Dive Brief:
- The hours truck drivers spend off-duty in their trucks' sleeper berths do not qualify as compensable, a U.S. Department of Labor Wage and Hour Division (WHD) opinion letter published Monday confirmed. A small motor carrier employing a truck driver who "spent 55.84 hours driving, inspecting, cleaning, fueling, and completing paperwork, and 49.96 hours in the sleeper berth, during which time he was permitted to sleep, did not perform any work, and was not on call to perform work," would not violate the Fair Labor Standards Act (FLSA) if it paid that worker the federal minimum wage for the 55.84 hours worked, WHD said.
- WHD said such time is on-duty, compensable time if an employee is "engaged to wait," meaning the worker is waiting for short periods as "an integral part of the job," rather than "waiting to engage," which would include off-duty periods long enough for the worker to "use the time effectively for his own purposes." Sleeping time might also be compensable if an employer allows workers to do so during on-duty periods that are not busy.
- This latest letter reverses earlier WHD guidance. It stipulated that employers that provided "adequate facilities" for workers to sleep in could only exclude eight hours of sleep time from pay in trips of 24 hours or more — and could not exclude any sleep time from trips that lasted less than 24 hours, the letter explained. WHD said this previous rule was "unnecessarily burdensome" for employers.
Dive Insight:
As WHD outlined in its letter, employers must pay workers a minimum wage for all compensable hours to comply with FLSA, but the issue of "waiting time" makes determining whether to pay workers trickier. In its fact sheet on Hours Worked Under FLSA, WHD expands on this concept of waiting to be engaged, noting that "a fireman who plays checkers while waiting for an alarm is working during such periods of inactivity." Truck drivers, however, require special consideration in this area.

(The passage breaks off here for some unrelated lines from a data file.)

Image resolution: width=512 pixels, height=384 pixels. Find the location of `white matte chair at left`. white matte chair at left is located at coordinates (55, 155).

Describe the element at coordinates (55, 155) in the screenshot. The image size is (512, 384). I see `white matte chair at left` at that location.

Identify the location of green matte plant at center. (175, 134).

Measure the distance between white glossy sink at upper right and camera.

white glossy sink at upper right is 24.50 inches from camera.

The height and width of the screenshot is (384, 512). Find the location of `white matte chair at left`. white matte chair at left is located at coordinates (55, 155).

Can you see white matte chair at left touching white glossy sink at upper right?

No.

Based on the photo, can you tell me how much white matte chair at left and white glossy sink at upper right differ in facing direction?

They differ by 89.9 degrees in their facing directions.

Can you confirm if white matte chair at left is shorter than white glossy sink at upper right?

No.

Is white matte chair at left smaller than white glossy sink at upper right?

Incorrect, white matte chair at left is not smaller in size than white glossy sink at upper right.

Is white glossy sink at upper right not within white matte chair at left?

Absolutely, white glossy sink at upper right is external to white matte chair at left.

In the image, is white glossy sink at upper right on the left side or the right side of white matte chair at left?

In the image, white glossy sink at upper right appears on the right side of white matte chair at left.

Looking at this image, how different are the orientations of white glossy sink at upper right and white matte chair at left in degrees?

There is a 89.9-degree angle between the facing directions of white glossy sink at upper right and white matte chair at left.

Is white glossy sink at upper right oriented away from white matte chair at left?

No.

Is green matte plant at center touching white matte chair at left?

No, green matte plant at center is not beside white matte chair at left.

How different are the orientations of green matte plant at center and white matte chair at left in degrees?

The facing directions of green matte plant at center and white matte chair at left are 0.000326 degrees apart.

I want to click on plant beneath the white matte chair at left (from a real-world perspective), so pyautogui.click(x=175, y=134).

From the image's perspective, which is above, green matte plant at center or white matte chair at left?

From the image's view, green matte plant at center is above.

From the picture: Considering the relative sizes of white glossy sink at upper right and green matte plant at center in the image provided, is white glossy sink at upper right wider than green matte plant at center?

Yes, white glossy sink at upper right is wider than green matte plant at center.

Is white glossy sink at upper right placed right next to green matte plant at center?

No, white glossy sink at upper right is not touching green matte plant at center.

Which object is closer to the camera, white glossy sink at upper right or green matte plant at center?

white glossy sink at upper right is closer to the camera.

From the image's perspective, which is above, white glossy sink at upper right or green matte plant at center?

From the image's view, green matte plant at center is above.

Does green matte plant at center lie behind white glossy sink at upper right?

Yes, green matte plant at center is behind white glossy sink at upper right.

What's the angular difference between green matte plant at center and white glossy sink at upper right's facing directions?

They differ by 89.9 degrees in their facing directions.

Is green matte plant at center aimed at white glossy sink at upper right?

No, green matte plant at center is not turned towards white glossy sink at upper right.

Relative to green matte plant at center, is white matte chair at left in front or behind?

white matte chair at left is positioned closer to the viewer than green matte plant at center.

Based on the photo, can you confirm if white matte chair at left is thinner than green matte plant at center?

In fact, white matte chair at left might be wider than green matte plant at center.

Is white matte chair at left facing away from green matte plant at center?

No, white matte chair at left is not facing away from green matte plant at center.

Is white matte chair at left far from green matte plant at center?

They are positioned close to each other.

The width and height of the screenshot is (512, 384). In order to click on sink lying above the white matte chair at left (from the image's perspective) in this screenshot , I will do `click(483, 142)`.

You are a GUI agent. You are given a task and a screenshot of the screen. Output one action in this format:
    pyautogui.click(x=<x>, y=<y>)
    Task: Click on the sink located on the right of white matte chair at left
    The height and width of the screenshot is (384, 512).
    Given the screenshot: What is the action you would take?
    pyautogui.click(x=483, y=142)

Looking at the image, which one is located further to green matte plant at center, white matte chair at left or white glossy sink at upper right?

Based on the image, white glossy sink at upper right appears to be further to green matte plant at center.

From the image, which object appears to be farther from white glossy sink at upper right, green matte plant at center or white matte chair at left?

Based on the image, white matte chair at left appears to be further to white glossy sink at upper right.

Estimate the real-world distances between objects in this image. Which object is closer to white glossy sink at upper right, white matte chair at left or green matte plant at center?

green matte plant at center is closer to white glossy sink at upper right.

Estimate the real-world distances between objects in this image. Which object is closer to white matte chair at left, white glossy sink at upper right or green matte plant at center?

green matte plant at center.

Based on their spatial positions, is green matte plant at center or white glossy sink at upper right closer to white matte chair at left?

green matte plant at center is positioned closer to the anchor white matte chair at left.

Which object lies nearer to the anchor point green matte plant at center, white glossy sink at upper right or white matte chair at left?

"Truck drivers are in a unique position because they are moving and in charge of when and where they stop work to sleep. Shift workers who are allowed to 'rest' are still engaged to work, like the emergency worker," Marion F. Walker, counsel with Fisher & Phillips LLP, told HR Dive via email.
The letter's reversal of the previous cap of eight hours on unpaid sleep time in a 24-hour shift might make it easier for employers to comply with the FLSA's minimum wage obligations, which are notoriously sticky for employers.
“This opinion, which is consistent with decades-old DOL regulations, the weight of judicial authority, and the long understanding of the trucking industry, clears up confusion created by two recent court decisions that called the compensability of sleeper berth time into question," said Chris Spear, president and CEO ofAmerican Trucking Associations, in a statement.
Plaintiffs in a 2018 Arkansas case, Browne, et al. v. P.A.M. Transport, Inc., cited WHD's guidance on the eight-hour cap to argue that their employer violated the FLSA and the Arkansas Minimum Wage Law — but their employer noted that Department of Transportation regulations exempt "time spent resting in a sleeper berth" from on-duty time, court docs said. The judge in this case called it a "somewhat tangled web of statutes, agency regulations, and agency interpretations of statutes and regulations" before denying the employer's motion for partial dismissal, Transport Topics reported.
In the wake of this letter, employers might need consider if workers' sleep times in these scenarios meet standards for "waiting to engage" and can be interpreted as off-duty hours without a doubt.
"The ultimate test of compensable time is whether the driver is relieved of his duties while he is allowed to sleep in an adequate berth," Walker said. "Employers with truck drivers should develop policies that direct a driver to sleep a certain number of hours before a trip, or continuing a trip. With the state of technology, a driver can sign in as he begins to drive and sign out as he takes sleep."